Custo‑benefício em alta e próxima rodada da disputa
O impacto imediato do Buds Air 7 Pro aparece no bolso de quem pesquisa fones na faixa entre R$ 600 e R$ 1.000. Com preço sugerido de R$ 899 e ofertas que já encostam em 50% de desconto, o modelo se posiciona como alternativa agressiva a rivais que pedem bem mais pelos mesmos recursos. Quem ganha é o consumidor que prioriza clareza de voz, bom isolamento em transporte público e ferramentas extras de software, como tradução ou equalizador avançado.
Quem perde espaço são marcas que, até aqui, reservam funções como áudio Hi‑Res e tradução assistida por IA para linhas mais caras. A pressão tende a crescer entre intermediários premium, faixa em que Apple, Samsung, JBL e até Motorola disputam atenção de quem já tem um bom smartphone, mas adia a compra de um fone caro. A entrada da realme com um pacote robusto força uma revisão de preços ou uma aceleração no lançamento de modelos mais acessíveis com recursos similares.
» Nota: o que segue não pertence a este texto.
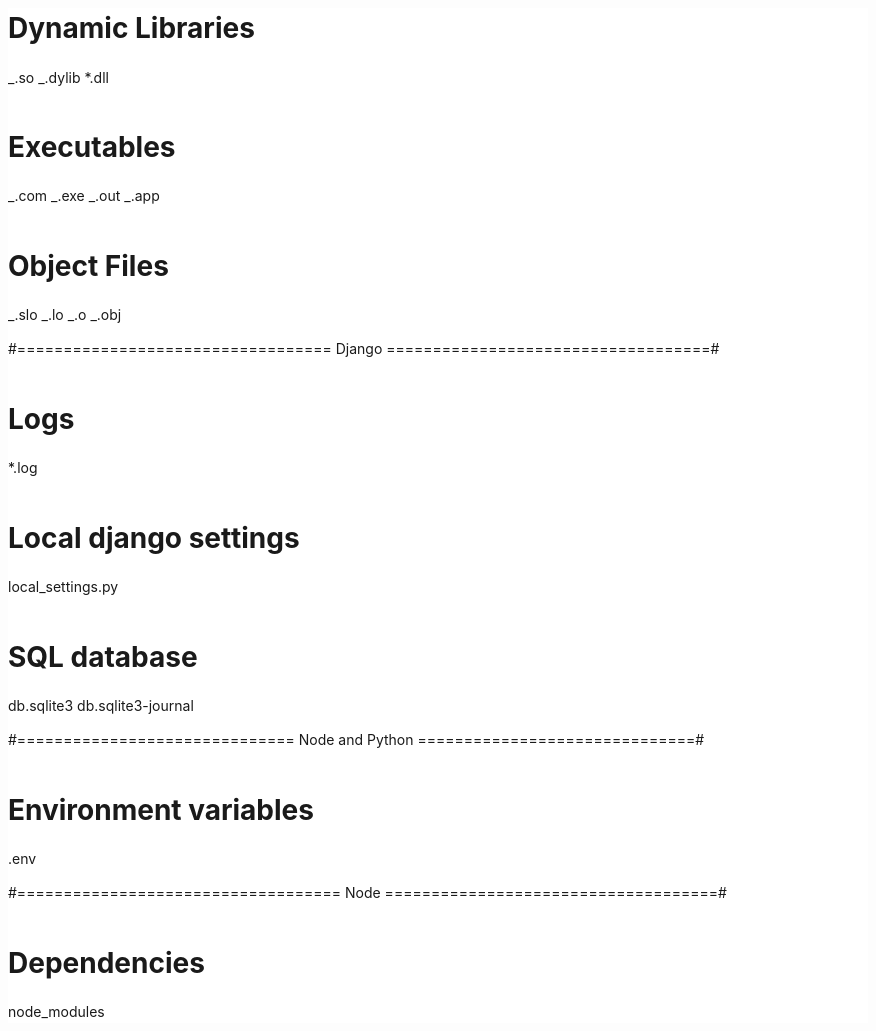 # Dynamic Libraries

_.so
_.dylib
\*.dll

# Executables

_.com
_.exe
_.out
_.app

# Object Files

_.slo
_.lo
_.o
_.obj

#================================== Django ===================================#

# Logs

\*.log

# Local django settings

local_settings.py

# SQL database

db.sqlite3
db.sqlite3-journal

#============================== Node and Python ==============================#

# Environment variables

.env

#=================================== Node ====================================#

# Dependencies

node_modules
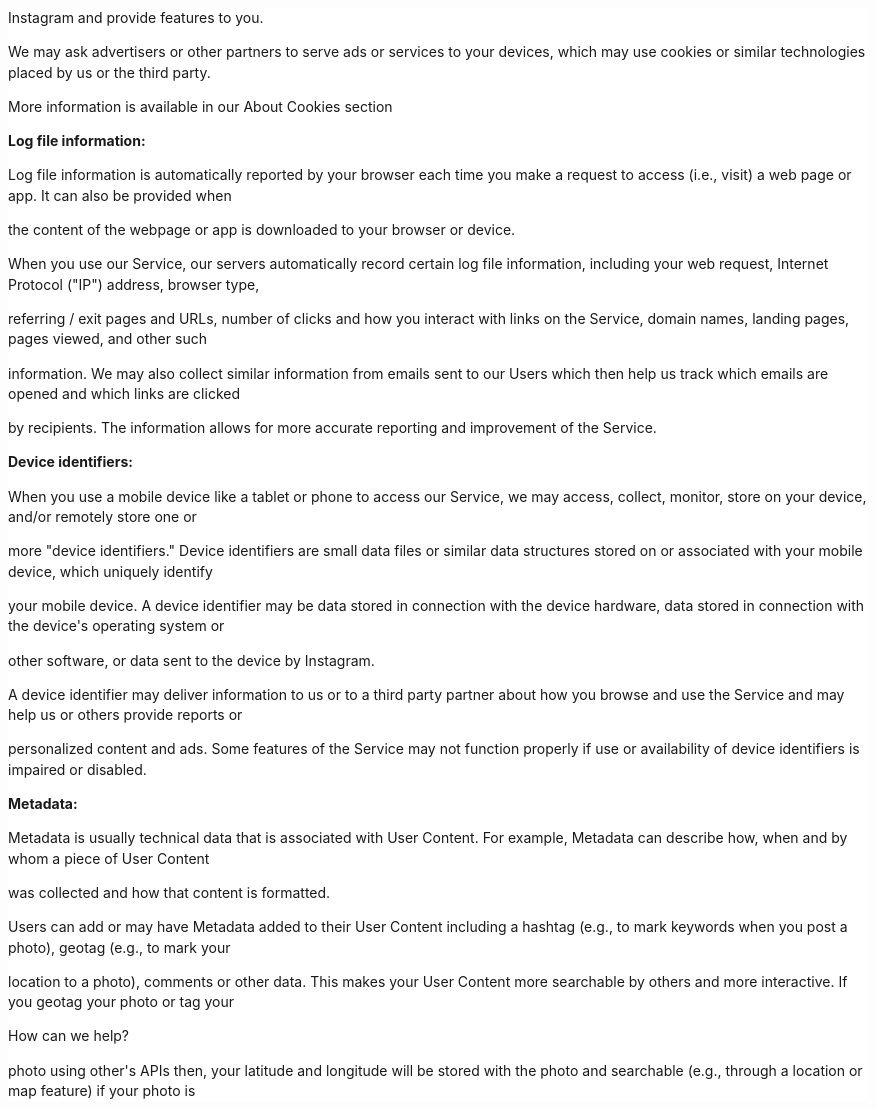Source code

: Instagram and provide features to you.

We may ask advertisers or other partners to serve ads or services to your devices, which may use cookies or similar technologies placed by us or the third party.

More information is available in our About Cookies section

**Log file information:**

Log file information is automatically reported by your browser each time you make a request to access (i.e., visit) a web page or app. It can also be provided when

the content of the webpage or app is downloaded to your browser or device.

When you use our Service, our servers automatically record certain log file information, including your web request, Internet Protocol ("IP") address, browser type,

referring / exit pages and URLs, number of clicks and how you interact with links on the Service, domain names, landing pages, pages viewed, and other such

information. We may also collect similar information from emails sent to our Users which then help us track which emails are opened and which links are clicked

by recipients. The information allows for more accurate reporting and improvement of the Service.

**Device identifiers:**

When you use a mobile device like a tablet or phone to access our Service, we may access, collect, monitor, store on your device, and/or remotely store one or

more "device identifiers." Device identifiers are small data files or similar data structures stored on or associated with your mobile device, which uniquely identify

your mobile device. A device identifier may be data stored in connection with the device hardware, data stored in connection with the device's operating system or

other software, or data sent to the device by Instagram.

A device identifier may deliver information to us or to a third party partner about how you browse and use the Service and may help us or others provide reports or

personalized content and ads. Some features of the Service may not function properly if use or availability of device identifiers is impaired or disabled.

**Metadata:**

Metadata is usually technical data that is associated with User Content. For example, Metadata can describe how, when and by whom a piece of User Content

was collected and how that content is formatted.

Users can add or may have Metadata added to their User Content including a hashtag (e.g., to mark keywords when you post a photo), geotag (e.g., to mark your

location to a photo), comments or other data. This makes your User Content more searchable by others and more interactive. If you geotag your photo or tag your

How can we help?

photo using other's APIs then, your latitude and longitude will be stored with the photo and searchable (e.g., through a location or map feature) if your photo is
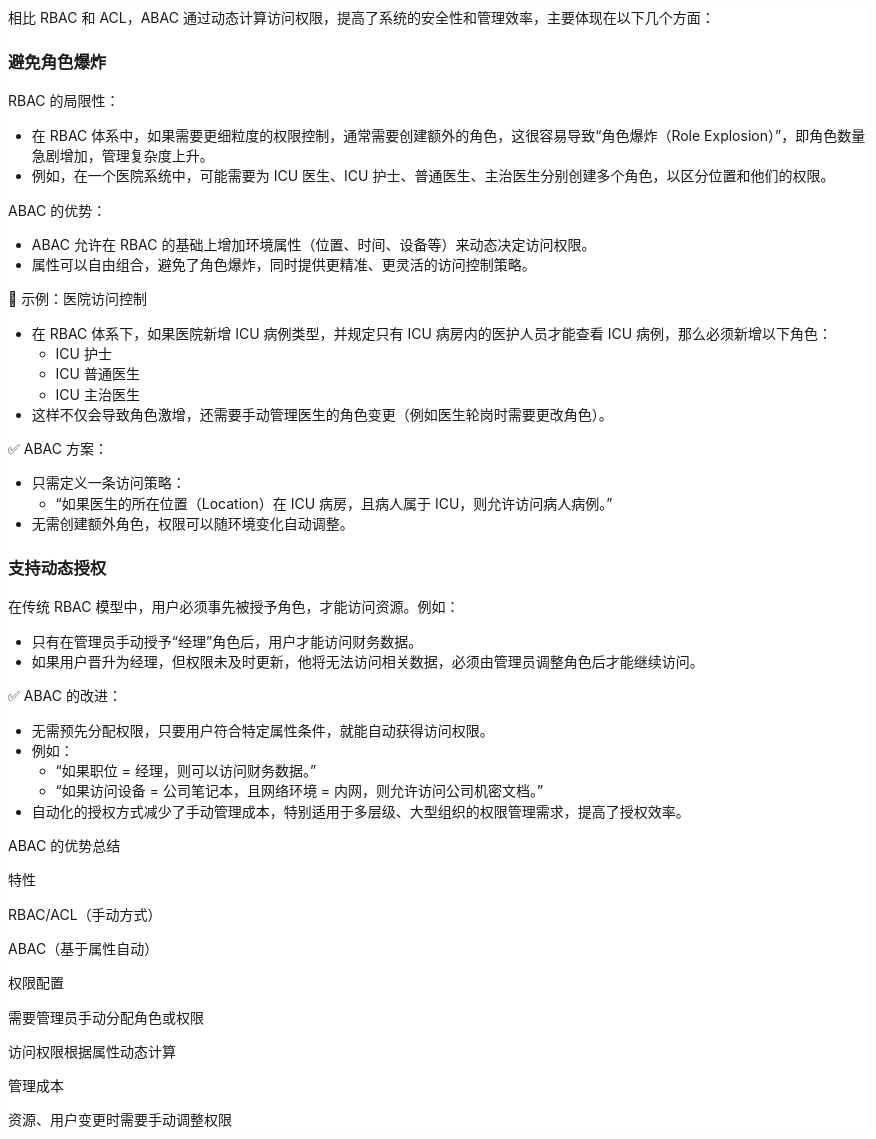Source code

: 相比 RBAC 和 ACL，ABAC 通过动态计算访问权限，提高了系统的安全性和管理效率，主要体现在以下几个方面：

### 避免角色爆炸

RBAC 的局限性：

*   在 RBAC 体系中，如果需要更细粒度的权限控制，通常需要创建额外的角色，这很容易导致“角色爆炸（Role Explosion）”，即角色数量急剧增加，管理复杂度上升。
*   例如，在一个医院系统中，可能需要为 ICU 医生、ICU 护士、普通医生、主治医生分别创建多个角色，以区分位置和他们的权限。

ABAC 的优势：

*   ABAC 允许在 RBAC 的基础上增加环境属性（位置、时间、设备等）来动态决定访问权限。
*   属性可以自由组合，避免了角色爆炸，同时提供更精准、更灵活的访问控制策略。

🔹 示例：医院访问控制

*   在 RBAC 体系下，如果医院新增 ICU 病例类型，并规定只有 ICU 病房内的医护人员才能查看 ICU 病例，那么必须新增以下角色：
    *   ICU 护士
    *   ICU 普通医生
    *   ICU 主治医生
*   这样不仅会导致角色激增，还需要手动管理医生的角色变更（例如医生轮岗时需要更改角色）。

✅ ABAC 方案：

*   只需定义一条访问策略：
    *   “如果医生的所在位置（Location）在 ICU 病房，且病人属于 ICU，则允许访问病人病例。”
*   无需创建额外角色，权限可以随环境变化自动调整。

### 支持动态授权

在传统 RBAC 模型中，用户必须事先被授予角色，才能访问资源。例如：

*   只有在管理员手动授予“经理”角色后，用户才能访问财务数据。
*   如果用户晋升为经理，但权限未及时更新，他将无法访问相关数据，必须由管理员调整角色后才能继续访问。

✅ ABAC 的改进：

*   无需预先分配权限，只要用户符合特定属性条件，就能自动获得访问权限。
*   例如：
    *   “如果职位 = 经理，则可以访问财务数据。”
    *   “如果访问设备 = 公司笔记本，且网络环境 = 内网，则允许访问公司机密文档。”
*   自动化的授权方式减少了手动管理成本，特别适用于多层级、大型组织的权限管理需求，提高了授权效率。

ABAC 的优势总结

特性

RBAC/ACL（手动方式）

ABAC（基于属性自动）

权限配置

需要管理员手动分配角色或权限

访问权限根据属性动态计算

管理成本

资源、用户变更时需要手动调整权限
No uso real, o Buds Air 7 Pro não agrada a todos. O perfil sonoro privilegia médios e agudos brilhantes, com destaque para vocais, e pode soar tímido para quem gosta de graves muito fortes, marca registrada de linhas populares da JBL e de parte do catálogo da Samsung e da Apple. A equalização manual ameniza o problema, mas exige paciência e algum conhecimento de áudio, algo que muita gente não está disposta a investir.
O aparelho, porém, confirma uma tendência mais ampla no mercado brasileiro: a de fones intermediários com funções antes exclusivas do topo de linha. Se hoje a tradução por IA ainda funciona como muleta em viagens e o ANC adaptativo erra parte do contexto, a curva de evolução indica que, nos próximos ciclos, essas ferramentas se aproximam do que prometem nas campanhas de marketing.
Para a realme, o Buds Air 7 Pro serve como vitrine tecnológica e teste de apetite do consumidor local por recursos de inteligência artificial em acessórios de uso diário. Para o público, a pergunta agora é outra: até que ponto vale pagar o dobro por um logo mais famoso quando um fone abaixo de R$ 1.000 já entrega metal, som refinado, IA no ouvido e bateria acima da média?